Epilogue Quinn

I watched her come back from the office, her lips bruised from kisses, her cheeks flushed from happiness, and when she smiled at me, I returned it.

I had gotten so good at plastering a smile on my face that no one cared anymore if it was real.

Only one person saw through my fakeness, and he was on the field, catching balls.

“He treat you right?” I asked her, making my tone light.

“I think he will.” She beamed at me. I felt a small sliver of happiness for them. Jett needed someone wholesome like Ava. Someone who was fierce in her own right but needed protecting.

They told me she had put Derrick on the ground.

She looked so slight, but she had fight, and that’s why my best friend was falling in love with her.

He hadn’t admitted it yet, but he was.
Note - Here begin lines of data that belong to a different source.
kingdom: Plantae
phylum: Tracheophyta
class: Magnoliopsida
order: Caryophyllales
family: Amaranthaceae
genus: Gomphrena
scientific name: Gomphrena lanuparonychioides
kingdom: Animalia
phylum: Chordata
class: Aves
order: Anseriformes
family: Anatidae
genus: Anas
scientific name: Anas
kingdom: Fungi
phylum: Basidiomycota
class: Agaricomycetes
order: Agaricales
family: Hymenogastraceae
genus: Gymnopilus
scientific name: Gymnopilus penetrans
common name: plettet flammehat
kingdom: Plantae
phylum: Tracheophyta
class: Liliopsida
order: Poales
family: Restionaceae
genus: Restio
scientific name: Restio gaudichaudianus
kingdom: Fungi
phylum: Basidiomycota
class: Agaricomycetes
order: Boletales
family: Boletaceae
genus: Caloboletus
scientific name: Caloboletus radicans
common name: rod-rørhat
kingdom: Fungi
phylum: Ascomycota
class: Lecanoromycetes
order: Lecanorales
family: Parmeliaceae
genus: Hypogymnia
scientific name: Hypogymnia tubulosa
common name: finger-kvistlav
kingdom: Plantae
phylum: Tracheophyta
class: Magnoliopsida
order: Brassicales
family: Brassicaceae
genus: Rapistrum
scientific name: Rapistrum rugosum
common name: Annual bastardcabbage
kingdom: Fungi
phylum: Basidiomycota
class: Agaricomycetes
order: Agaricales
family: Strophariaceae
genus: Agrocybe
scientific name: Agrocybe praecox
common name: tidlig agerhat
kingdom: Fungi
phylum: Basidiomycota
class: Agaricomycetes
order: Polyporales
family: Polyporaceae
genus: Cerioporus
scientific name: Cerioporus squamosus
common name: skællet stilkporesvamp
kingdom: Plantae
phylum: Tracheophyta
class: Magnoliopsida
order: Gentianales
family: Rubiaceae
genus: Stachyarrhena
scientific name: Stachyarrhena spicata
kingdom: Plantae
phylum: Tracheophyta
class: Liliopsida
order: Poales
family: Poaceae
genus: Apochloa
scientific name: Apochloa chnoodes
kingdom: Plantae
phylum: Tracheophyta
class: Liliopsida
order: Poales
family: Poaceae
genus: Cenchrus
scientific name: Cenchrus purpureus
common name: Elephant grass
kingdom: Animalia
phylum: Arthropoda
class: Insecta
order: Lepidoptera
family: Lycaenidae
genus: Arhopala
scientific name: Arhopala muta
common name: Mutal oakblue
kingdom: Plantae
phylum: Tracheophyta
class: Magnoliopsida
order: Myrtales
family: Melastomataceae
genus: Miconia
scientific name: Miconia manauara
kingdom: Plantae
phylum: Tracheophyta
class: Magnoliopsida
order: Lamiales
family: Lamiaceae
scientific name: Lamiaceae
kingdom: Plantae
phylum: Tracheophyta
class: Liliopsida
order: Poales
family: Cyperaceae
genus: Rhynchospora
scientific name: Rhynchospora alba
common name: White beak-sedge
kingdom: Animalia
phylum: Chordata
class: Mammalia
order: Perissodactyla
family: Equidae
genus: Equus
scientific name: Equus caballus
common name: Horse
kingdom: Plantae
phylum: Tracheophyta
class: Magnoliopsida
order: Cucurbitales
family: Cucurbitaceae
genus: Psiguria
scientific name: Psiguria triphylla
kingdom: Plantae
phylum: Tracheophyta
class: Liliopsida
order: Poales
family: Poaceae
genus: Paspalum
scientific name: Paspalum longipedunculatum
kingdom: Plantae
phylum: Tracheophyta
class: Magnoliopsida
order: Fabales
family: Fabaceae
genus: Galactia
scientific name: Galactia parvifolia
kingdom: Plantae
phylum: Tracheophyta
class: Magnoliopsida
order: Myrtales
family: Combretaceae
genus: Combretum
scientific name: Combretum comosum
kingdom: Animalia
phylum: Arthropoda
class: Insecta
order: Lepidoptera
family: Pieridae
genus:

She was already head over heels for him.

She wore her heart on her sleeve, and I wondered at her bravery to show her emotions so openly.

The Santos huddled together for the first play of the game. Ash stood slightly taller than his cousins, but he was by no means the tallest on the field.

“Ash has really slimmed down and toned up,” I heard Kerr compliment Kage, and I forced my face to remain blank.

“Yeah, he says Gray’s been really careful with what they’re eating,” Kage answered. I felt him nudge me. “They keep this up, they may not need you,” he teased.

Never. They would always need me.

“Who do you think is telling my son what to cook,” Sable said with a laugh. Her arm circled my shoulders. “They’ll always need you,” she said as she kissed my head. I smiled up at her.

I was a Santo in everything but name. We’d had a rough two years since I broke up with Ash — well, he broke up with me, but we were disastrous from the start.

Ash had refused to be in the same room as me, and Onyx, the twins’ older, wilder brother, had taken Ash’s side because Onyx was a fucking sociopath.

Gray had kept silent, which Ash had taken as solidarity, and Jett had been neutral.

Jett would never turn his back on me; I was his best friend, and although he would never understand why I did what I did, he would always be there for me.

“I thought you did sports therapy?” Ava asked me as her eyes stayed trained on number eight.

“Nutrition too,” I answered.

“That’s awesome.” She was nodding, but she may as well have been on the field. Jett had passed the ball, and Ash was already breaking away to race down the field.

A tackle took him out, and the pass was ruled incomplete. The stadium mumbled as he bounced back to his feet and gave the player who tackled him a friendly pat on the shoulder as he ran back to the line of scrimmage.

“He’s fit,” I heard the red-haired one murmur to Ava.

Leaning over, I smiled at her. “He’s a manwhore.”

“Okaaay.”

I didn’t miss the wide-eyed what the fuck look she sent to Ava. I also didn’t care.

Straightening, I watched as Jett shouted out the play, and then the ball was in his hands.

Running back a few steps, he faked the throw, and I saw the handoff to Gray.

The running back took off down the field.

His speed always surprised people, and I watched him eat up the yards.

Urging him on, I heard the stadium yell for him to make it.

At the twenty-five, he swerved the oncoming safeties, and then Ash was beside him, blocking any of the defense that rushed them as they both raced down the field.

They were at the twenty.

The fifteen.

Holy shit, he was at the ten.

Five-yard line.

And then he was in the end zone.

The stadium went wild. I saw him bounce off Ash’s chest as Jett ran down to meet him in the end zone. Jett’s hands clutched Gray’s face guard as their helmets clashed, and he congratulated his brother, Ash bouncing beside them with excitement.

The big screen showed the replay, and when the grin spread across Gray’s face as he reached the end zone, my heart stuttered.

He was so gorgeous. He didn’t have Jett’s hard lines and planes. His face was softer, but his eyes were hard. Always stern, always unyielding, always careful.

Only when he played football did his mask slip.

Or the night he told me he loved me, and I walked away from him and broke his heart.

Since then, football was Gray’s only desire, and the urge for revenge on what was done to me. His revenge would never replace what I’d lost.

I smiled along with the others as they cheered and clapped for the touchdown.

Gray allowed his mask to slip when he played.

I couldn’t afford that same luxury. My mask stayed in place even though it no longer had anything to hide.

I’d been empty inside for so long that the mask protected nothing but a shell.

Only one man could fill that void, and he turned his back on me the same way as I once turned my back on him. All I had left was my fake smile and a desire in my heart for him to see me once again.

The way he used to, before I lost it all.